*** THE INPUT Section Begins ***

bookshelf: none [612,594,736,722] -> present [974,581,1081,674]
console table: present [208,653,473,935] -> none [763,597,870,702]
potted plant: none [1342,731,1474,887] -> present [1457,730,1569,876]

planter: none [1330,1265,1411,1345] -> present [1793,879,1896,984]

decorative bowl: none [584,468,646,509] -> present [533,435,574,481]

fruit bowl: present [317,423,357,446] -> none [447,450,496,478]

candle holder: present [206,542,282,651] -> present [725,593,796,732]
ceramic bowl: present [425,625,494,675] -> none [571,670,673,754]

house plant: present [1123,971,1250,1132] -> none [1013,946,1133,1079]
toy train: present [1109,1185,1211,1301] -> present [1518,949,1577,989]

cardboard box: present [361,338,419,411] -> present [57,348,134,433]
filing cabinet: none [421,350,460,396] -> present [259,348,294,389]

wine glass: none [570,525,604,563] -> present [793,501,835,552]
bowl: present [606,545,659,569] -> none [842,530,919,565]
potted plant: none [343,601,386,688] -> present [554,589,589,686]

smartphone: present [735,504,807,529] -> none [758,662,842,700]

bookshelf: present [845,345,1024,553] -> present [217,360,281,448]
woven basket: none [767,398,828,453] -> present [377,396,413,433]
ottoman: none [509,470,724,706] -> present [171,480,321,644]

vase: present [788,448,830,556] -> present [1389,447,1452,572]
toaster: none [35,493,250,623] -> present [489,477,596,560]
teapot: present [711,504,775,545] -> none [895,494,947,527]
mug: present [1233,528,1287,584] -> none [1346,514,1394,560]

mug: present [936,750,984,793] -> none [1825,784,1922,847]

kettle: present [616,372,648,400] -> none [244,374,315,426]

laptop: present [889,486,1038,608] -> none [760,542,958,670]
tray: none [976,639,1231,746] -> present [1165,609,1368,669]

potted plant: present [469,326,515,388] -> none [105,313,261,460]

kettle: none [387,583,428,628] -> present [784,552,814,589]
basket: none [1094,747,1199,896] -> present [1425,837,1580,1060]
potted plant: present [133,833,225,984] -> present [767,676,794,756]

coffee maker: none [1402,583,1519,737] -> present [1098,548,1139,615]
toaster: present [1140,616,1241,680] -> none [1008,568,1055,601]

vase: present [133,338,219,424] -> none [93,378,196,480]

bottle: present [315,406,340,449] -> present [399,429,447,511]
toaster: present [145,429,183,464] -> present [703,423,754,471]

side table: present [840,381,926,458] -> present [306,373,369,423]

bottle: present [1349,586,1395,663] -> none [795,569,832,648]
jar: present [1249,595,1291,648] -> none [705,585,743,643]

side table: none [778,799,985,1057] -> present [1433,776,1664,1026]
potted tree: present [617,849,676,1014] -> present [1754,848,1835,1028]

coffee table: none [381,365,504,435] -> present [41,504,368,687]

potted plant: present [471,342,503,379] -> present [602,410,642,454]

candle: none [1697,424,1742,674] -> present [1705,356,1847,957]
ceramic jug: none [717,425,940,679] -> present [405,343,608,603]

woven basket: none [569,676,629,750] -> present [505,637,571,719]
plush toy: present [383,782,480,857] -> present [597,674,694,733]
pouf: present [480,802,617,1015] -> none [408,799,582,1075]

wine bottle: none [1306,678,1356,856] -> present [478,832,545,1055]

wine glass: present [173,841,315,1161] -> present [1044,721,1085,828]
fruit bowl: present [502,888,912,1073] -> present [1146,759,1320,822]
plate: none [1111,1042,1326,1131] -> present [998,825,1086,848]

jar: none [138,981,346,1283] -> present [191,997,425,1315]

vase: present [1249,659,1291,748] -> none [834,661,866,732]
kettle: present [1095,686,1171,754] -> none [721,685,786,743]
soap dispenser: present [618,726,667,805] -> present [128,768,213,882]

*** THE INPUT Section Ends ***

§ **TASK PROMPT**
Reproduce the listing word for word from its first line up to and including the line with "fruit bowl: present [317,423,357,446]". Give no other lines.

§ **YOUR SOLUTION**
bookshelf: none [612,594,736,722] -> present [974,581,1081,674]
console table: present [208,653,473,935] -> none [763,597,870,702]
potted plant: none [1342,731,1474,887] -> present [1457,730,1569,876]

planter: none [1330,1265,1411,1345] -> present [1793,879,1896,984]

decorative bowl: none [584,468,646,509] -> present [533,435,574,481]

fruit bowl: present [317,423,357,446] -> none [447,450,496,478]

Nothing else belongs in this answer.